### TASK TO COMPLETE
The answer consists only of the lines from the beginning of the listing below to the line holding "(layerselection 0x00010fc_ffffffff)", inclusive, with every picture removed.

### RECORD EXCERPTS
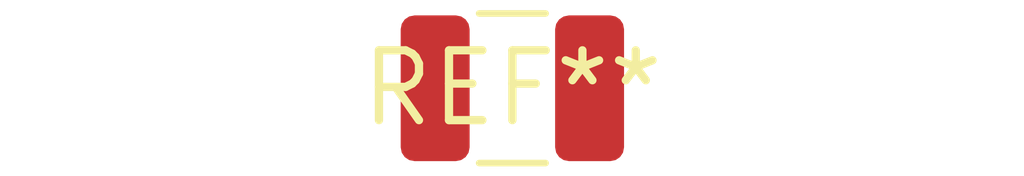
<source format=kicad_pcb>
(kicad_pcb (version 20240108) (generator pcbnew)

  (general
    (thickness 1.6)
  )

  (paper "A4")
  (layers
    (0 "F.Cu" signal)
    (31 "B.Cu" signal)
    (32 "B.Adhes" user "B.Adhesive")
    (33 "F.Adhes" user "F.Adhesive")
    (34 "B.Paste" user)
    (35 "F.Paste" user)
    (36 "B.SilkS" user "B.Silkscreen")
    (37 "F.SilkS" user "F.Silkscreen")
    (38 "B.Mask" user)
    (39 "F.Mask" user)
    (40 "Dwgs.User" user "User.Drawings")
    (41 "Cmts.User" user "User.Comments")
    (42 "Eco1.User" user "User.Eco1")
    (43 "Eco2.User" user "User.Eco2")
    (44 "Edge.Cuts" user)
    (45 "Margin" user)
    (46 "B.CrtYd" user "B.Courtyard")
    (47 "F.CrtYd" user "F.Courtyard")
    (48 "B.Fab" user)
    (49 "F.Fab" user)
    (50 "User.1" user)
    (51 "User.2" user)
    (52 "User.3" user)
    (53 "User.4" user)
    (54 "User.5" user)
    (55 "User.6" user)
    (56 "User.7" user)
    (57 "User.8" user)
    (58 "User.9" user)
  )

  (setup
    (pad_to_mask_clearance 0)
    (pcbplotparams
      (layerselection 0x00010fc_ffffffff)
      (plot_on_all_layers_selection 0x0000000_00000000)
      (disableapertmacros false)
      (usegerberextensions false)
      (usegerberattributes false)
      (usegerberadvancedattributes false)
      (creategerberjobfile false)
      (dashed_line_dash_ratio 12.000000)
      (dashed_line_gap_ratio 3.000000)
      (svgprecision 4)
      (plotframeref false)
      (viasonmask false)
      (mode 1)
      (useauxorigin false)
      (hpglpennumber 1)
      (hpglpenspeed 20)
      (hpglpendiameter 15.000000)
      (dxfpolygonmode false)
      (dxfimperialunits false)
      (dxfusepcbnewfont false)
      (psnegative false)
      (psa4output false)
      (plotreference false)
      (plotvalue false)
      (plotinvisibletext false)
      (sketchpadsonfab false)
      (subtractmaskfromsilk false)
      (outputformat 1)
      (mirror false)
      (drillshape 1)
      (scaleselection 1)
      (outputdirectory "")
    )
  )

  (net 0 "")

  (footprint "L_1210_3225Metric" (layer "F.Cu") (at 0 0))

)

</source>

### ANSWER BOX
<source format=kicad_pcb>
(kicad_pcb (version 20240108) (generator pcbnew)

  (general
    (thickness 1.6)
  )

  (paper "A4")
  (layers
    (0 "F.Cu" signal)
    (31 "B.Cu" signal)
    (32 "B.Adhes" user "B.Adhesive")
    (33 "F.Adhes" user "F.Adhesive")
    (34 "B.Paste" user)
    (35 "F.Paste" user)
    (36 "B.SilkS" user "B.Silkscreen")
    (37 "F.SilkS" user "F.Silkscreen")
    (38 "B.Mask" user)
    (39 "F.Mask" user)
    (40 "Dwgs.User" user "User.Drawings")
    (41 "Cmts.User" user "User.Comments")
    (42 "Eco1.User" user "User.Eco1")
    (43 "Eco2.User" user "User.Eco2")
    (44 "Edge.Cuts" user)
    (45 "Margin" user)
    (46 "B.CrtYd" user "B.Courtyard")
    (47 "F.CrtYd" user "F.Courtyard")
    (48 "B.Fab" user)
    (49 "F.Fab" user)
    (50 "User.1" user)
    (51 "User.2" user)
    (52 "User.3" user)
    (53 "User.4" user)
    (54 "User.5" user)
    (55 "User.6" user)
    (56 "User.7" user)
    (57 "User.8" user)
    (58 "User.9" user)
  )

  (setup
    (pad_to_mask_clearance 0)
    (pcbplotparams
      (layerselection 0x00010fc_ffffffff)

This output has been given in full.